Work item: What is needed is a faithful transcription of all the data below, pictures excluded.

Input data:
==*==
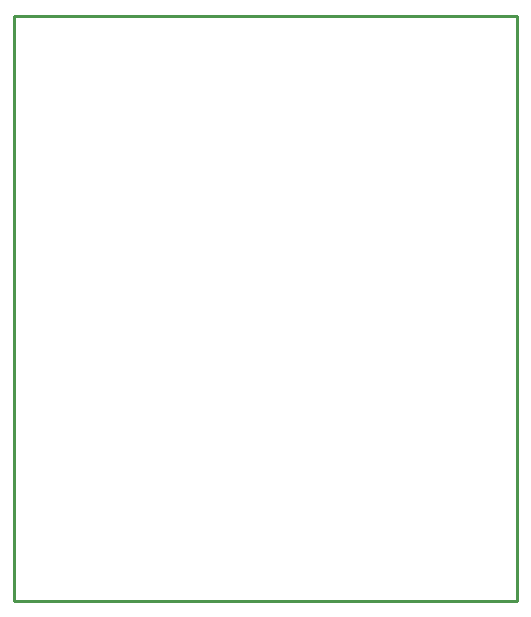
<source format=gko>
G04 Layer_Color=16711935*
%FSLAX25Y25*%
%MOIN*%
G70*
G01*
G75*
%ADD44C,0.01000*%
D44*
X0Y0D02*
Y195000D01*
X167500D01*
Y0D02*
Y195000D01*
X0Y0D02*
X167500D01*
M02*

</source>
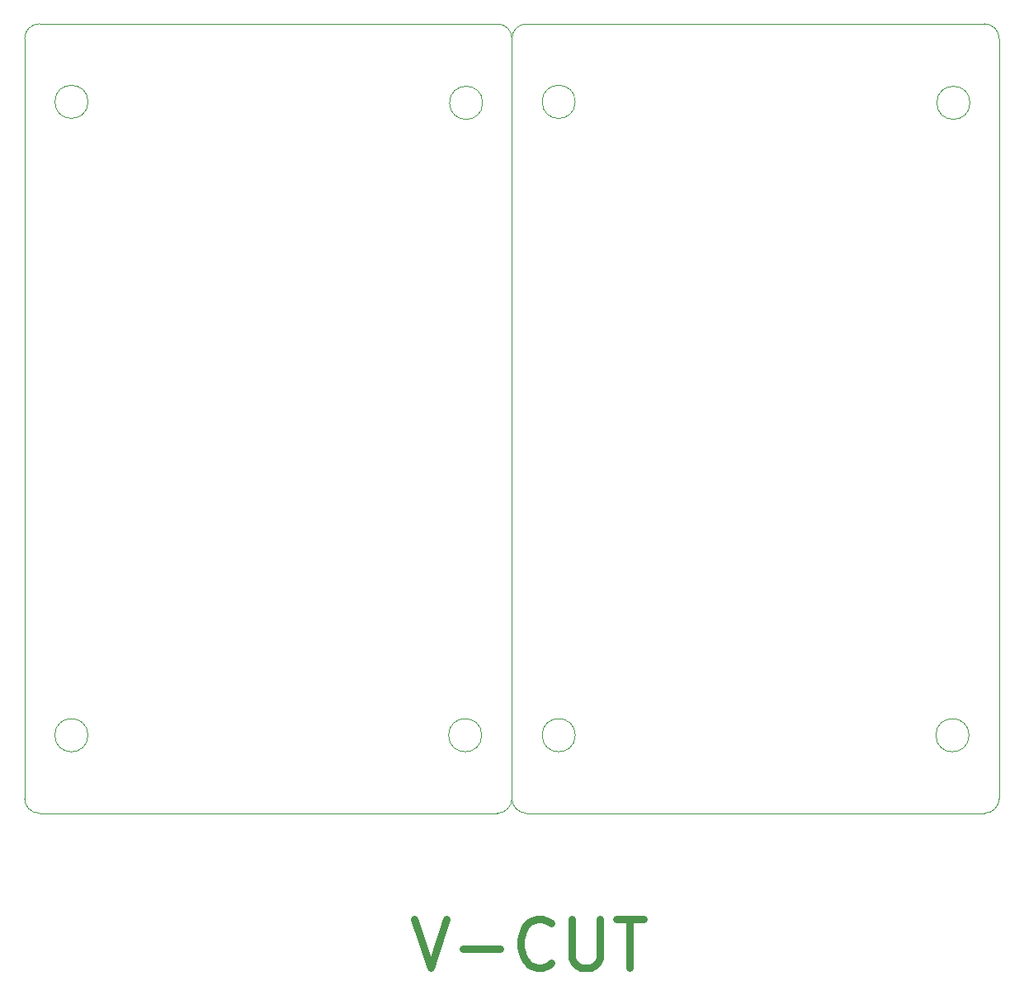
<source format=gbr>
%TF.GenerationSoftware,KiCad,Pcbnew,8.0.7*%
%TF.CreationDate,2025-01-14T20:12:34+09:00*%
%TF.ProjectId,POP_UP_Board_NEW V7.0,504f505f-5550-45f4-926f-6172645f4e45,rev?*%
%TF.SameCoordinates,Original*%
%TF.FileFunction,Profile,NP*%
%FSLAX46Y46*%
G04 Gerber Fmt 4.6, Leading zero omitted, Abs format (unit mm)*
G04 Created by KiCad (PCBNEW 8.0.7) date 2025-01-14 20:12:34*
%MOMM*%
%LPD*%
G01*
G04 APERTURE LIST*
%TA.AperFunction,Profile*%
%ADD10C,0.050000*%
%TD*%
%ADD11C,0.750000*%
G04 APERTURE END LIST*
D10*
X131101250Y-125871250D02*
G75*
G02*
X127701250Y-125871250I-1700000J0D01*
G01*
X127701250Y-125871250D02*
G75*
G02*
X131101250Y-125871250I1700000J0D01*
G01*
X171501250Y-125871250D02*
G75*
G02*
X168101250Y-125871250I-1700000J0D01*
G01*
X168101250Y-125871250D02*
G75*
G02*
X171501250Y-125871250I1700000J0D01*
G01*
X171601250Y-60971250D02*
G75*
G02*
X168201250Y-60971250I-1700000J0D01*
G01*
X168201250Y-60971250D02*
G75*
G02*
X171601250Y-60971250I1700000J0D01*
G01*
X174601250Y-132371250D02*
X174601250Y-54371250D01*
X126101250Y-52871250D02*
X173101250Y-52871250D01*
X126101250Y-133871250D02*
G75*
G02*
X124601250Y-132371250I0J1500000D01*
G01*
X124601250Y-54371250D02*
X124601250Y-132371250D01*
X174601250Y-132371250D02*
G75*
G02*
X173101250Y-133871250I-1500000J0D01*
G01*
X126101250Y-133871250D02*
X173101250Y-133871250D01*
X173101250Y-52871250D02*
G75*
G02*
X174601250Y-54371250I0J-1500000D01*
G01*
X124601250Y-54371250D02*
G75*
G02*
X126101250Y-52871250I1500000J0D01*
G01*
X131101250Y-60871250D02*
G75*
G02*
X127701250Y-60871250I-1700000J0D01*
G01*
X127701250Y-60871250D02*
G75*
G02*
X131101250Y-60871250I1700000J0D01*
G01*
X81101250Y-125871250D02*
G75*
G02*
X77701250Y-125871250I-1700000J0D01*
G01*
X77701250Y-125871250D02*
G75*
G02*
X81101250Y-125871250I1700000J0D01*
G01*
X121501250Y-125871250D02*
G75*
G02*
X118101250Y-125871250I-1700000J0D01*
G01*
X118101250Y-125871250D02*
G75*
G02*
X121501250Y-125871250I1700000J0D01*
G01*
X121601250Y-60971250D02*
G75*
G02*
X118201250Y-60971250I-1700000J0D01*
G01*
X118201250Y-60971250D02*
G75*
G02*
X121601250Y-60971250I1700000J0D01*
G01*
X81101250Y-60871250D02*
G75*
G02*
X77701250Y-60871250I-1700000J0D01*
G01*
X77701250Y-60871250D02*
G75*
G02*
X81101250Y-60871250I1700000J0D01*
G01*
X74601250Y-54371250D02*
X74601250Y-132371250D01*
X124601250Y-132371250D02*
G75*
G02*
X123101250Y-133871250I-1500000J0D01*
G01*
X76101250Y-133871250D02*
G75*
G02*
X74601250Y-132371250I0J1500000D01*
G01*
X74601250Y-54371250D02*
G75*
G02*
X76101250Y-52871250I1500000J0D01*
G01*
X76101250Y-52871250D02*
X123101250Y-52871250D01*
X123101250Y-52871250D02*
G75*
G02*
X124601250Y-54371250I0J-1500000D01*
G01*
X76101250Y-133871250D02*
X123101250Y-133871250D01*
X124601250Y-132371250D02*
X124601250Y-54371250D01*
D11*
X114564286Y-144724095D02*
X116230953Y-149724095D01*
X116230953Y-149724095D02*
X117897619Y-144724095D01*
X119564286Y-147819333D02*
X123373810Y-147819333D01*
X128611905Y-149247904D02*
X128373809Y-149486000D01*
X128373809Y-149486000D02*
X127659524Y-149724095D01*
X127659524Y-149724095D02*
X127183333Y-149724095D01*
X127183333Y-149724095D02*
X126469047Y-149486000D01*
X126469047Y-149486000D02*
X125992857Y-149009809D01*
X125992857Y-149009809D02*
X125754762Y-148533619D01*
X125754762Y-148533619D02*
X125516666Y-147581238D01*
X125516666Y-147581238D02*
X125516666Y-146866952D01*
X125516666Y-146866952D02*
X125754762Y-145914571D01*
X125754762Y-145914571D02*
X125992857Y-145438380D01*
X125992857Y-145438380D02*
X126469047Y-144962190D01*
X126469047Y-144962190D02*
X127183333Y-144724095D01*
X127183333Y-144724095D02*
X127659524Y-144724095D01*
X127659524Y-144724095D02*
X128373809Y-144962190D01*
X128373809Y-144962190D02*
X128611905Y-145200285D01*
X130754762Y-144724095D02*
X130754762Y-148771714D01*
X130754762Y-148771714D02*
X130992857Y-149247904D01*
X130992857Y-149247904D02*
X131230952Y-149486000D01*
X131230952Y-149486000D02*
X131707143Y-149724095D01*
X131707143Y-149724095D02*
X132659524Y-149724095D01*
X132659524Y-149724095D02*
X133135714Y-149486000D01*
X133135714Y-149486000D02*
X133373809Y-149247904D01*
X133373809Y-149247904D02*
X133611905Y-148771714D01*
X133611905Y-148771714D02*
X133611905Y-144724095D01*
X135278571Y-144724095D02*
X138135714Y-144724095D01*
X136707142Y-149724095D02*
X136707142Y-144724095D01*
M02*

</source>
==*==
Response area:
<source format=gko>
G04 Layer_Color=16711935*
%FSLAX25Y25*%
%MOIN*%
G70*
G01*
G75*
%ADD44C,0.01000*%
D44*
X0Y0D02*
Y195000D01*
X167500D01*
Y0D02*
Y195000D01*
X0Y0D02*
X167500D01*
M02*

</source>
<source format=gbr>
%TF.GenerationSoftware,KiCad,Pcbnew,8.0.7*%
%TF.CreationDate,2025-01-14T20:12:34+09:00*%
%TF.ProjectId,POP_UP_Board_NEW V7.0,504f505f-5550-45f4-926f-6172645f4e45,rev?*%
%TF.SameCoordinates,Original*%
%TF.FileFunction,Profile,NP*%
%FSLAX46Y46*%
G04 Gerber Fmt 4.6, Leading zero omitted, Abs format (unit mm)*
G04 Created by KiCad (PCBNEW 8.0.7) date 2025-01-14 20:12:34*
%MOMM*%
%LPD*%
G01*
G04 APERTURE LIST*
%TA.AperFunction,Profile*%
%ADD10C,0.050000*%
%TD*%
%ADD11C,0.750000*%
G04 APERTURE END LIST*
D10*
X131101250Y-125871250D02*
G75*
G02*
X127701250Y-125871250I-1700000J0D01*
G01*
X127701250Y-125871250D02*
G75*
G02*
X131101250Y-125871250I1700000J0D01*
G01*
X171501250Y-125871250D02*
G75*
G02*
X168101250Y-125871250I-1700000J0D01*
G01*
X168101250Y-125871250D02*
G75*
G02*
X171501250Y-125871250I1700000J0D01*
G01*
X171601250Y-60971250D02*
G75*
G02*
X168201250Y-60971250I-1700000J0D01*
G01*
X168201250Y-60971250D02*
G75*
G02*
X171601250Y-60971250I1700000J0D01*
G01*
X174601250Y-132371250D02*
X174601250Y-54371250D01*
X126101250Y-52871250D02*
X173101250Y-52871250D01*
X126101250Y-133871250D02*
G75*
G02*
X124601250Y-132371250I0J1500000D01*
G01*
X124601250Y-54371250D02*
X124601250Y-132371250D01*
X174601250Y-132371250D02*
G75*
G02*
X173101250Y-133871250I-1500000J0D01*
G01*
X126101250Y-133871250D02*
X173101250Y-133871250D01*
X173101250Y-52871250D02*
G75*
G02*
X174601250Y-54371250I0J-1500000D01*
G01*
X124601250Y-54371250D02*
G75*
G02*
X126101250Y-52871250I1500000J0D01*
G01*
X131101250Y-60871250D02*
G75*
G02*
X127701250Y-60871250I-1700000J0D01*
G01*
X127701250Y-60871250D02*
G75*
G02*
X131101250Y-60871250I1700000J0D01*
G01*
X81101250Y-125871250D02*
G75*
G02*
X77701250Y-125871250I-1700000J0D01*
G01*
X77701250Y-125871250D02*
G75*
G02*
X81101250Y-125871250I1700000J0D01*
G01*
X121501250Y-125871250D02*
G75*
G02*
X118101250Y-125871250I-1700000J0D01*
G01*
X118101250Y-125871250D02*
G75*
G02*
X121501250Y-125871250I1700000J0D01*
G01*
X121601250Y-60971250D02*
G75*
G02*
X118201250Y-60971250I-1700000J0D01*
G01*
X118201250Y-60971250D02*
G75*
G02*
X121601250Y-60971250I1700000J0D01*
G01*
X81101250Y-60871250D02*
G75*
G02*
X77701250Y-60871250I-1700000J0D01*
G01*
X77701250Y-60871250D02*
G75*
G02*
X81101250Y-60871250I1700000J0D01*
G01*
X74601250Y-54371250D02*
X74601250Y-132371250D01*
X124601250Y-132371250D02*
G75*
G02*
X123101250Y-133871250I-1500000J0D01*
G01*
X76101250Y-133871250D02*
G75*
G02*
X74601250Y-132371250I0J1500000D01*
G01*
X74601250Y-54371250D02*
G75*
G02*
X76101250Y-52871250I1500000J0D01*
G01*
X76101250Y-52871250D02*
X123101250Y-52871250D01*
X123101250Y-52871250D02*
G75*
G02*
X124601250Y-54371250I0J-1500000D01*
G01*
X76101250Y-133871250D02*
X123101250Y-133871250D01*
X124601250Y-132371250D02*
X124601250Y-54371250D01*
D11*
X114564286Y-144724095D02*
X116230953Y-149724095D01*
X116230953Y-149724095D02*
X117897619Y-144724095D01*
X119564286Y-147819333D02*
X123373810Y-147819333D01*
X128611905Y-149247904D02*
X128373809Y-149486000D01*
X128373809Y-149486000D02*
X127659524Y-149724095D01*
X127659524Y-149724095D02*
X127183333Y-149724095D01*
X127183333Y-149724095D02*
X126469047Y-149486000D01*
X126469047Y-149486000D02*
X125992857Y-149009809D01*
X125992857Y-149009809D02*
X125754762Y-148533619D01*
X125754762Y-148533619D02*
X125516666Y-147581238D01*
X125516666Y-147581238D02*
X125516666Y-146866952D01*
X125516666Y-146866952D02*
X125754762Y-145914571D01*
X125754762Y-145914571D02*
X125992857Y-145438380D01*
X125992857Y-145438380D02*
X126469047Y-144962190D01*
X126469047Y-144962190D02*
X127183333Y-144724095D01*
X127183333Y-144724095D02*
X127659524Y-144724095D01*
X127659524Y-144724095D02*
X128373809Y-144962190D01*
X128373809Y-144962190D02*
X128611905Y-145200285D01*
X130754762Y-144724095D02*
X130754762Y-148771714D01*
X130754762Y-148771714D02*
X130992857Y-149247904D01*
X130992857Y-149247904D02*
X131230952Y-149486000D01*
X131230952Y-149486000D02*
X131707143Y-149724095D01*
X131707143Y-149724095D02*
X132659524Y-149724095D01*
X132659524Y-149724095D02*
X133135714Y-149486000D01*
X133135714Y-149486000D02*
X133373809Y-149247904D01*
X133373809Y-149247904D02*
X133611905Y-148771714D01*
X133611905Y-148771714D02*
X133611905Y-144724095D01*
X135278571Y-144724095D02*
X138135714Y-144724095D01*
X136707142Y-149724095D02*
X136707142Y-144724095D01*
M02*

</source>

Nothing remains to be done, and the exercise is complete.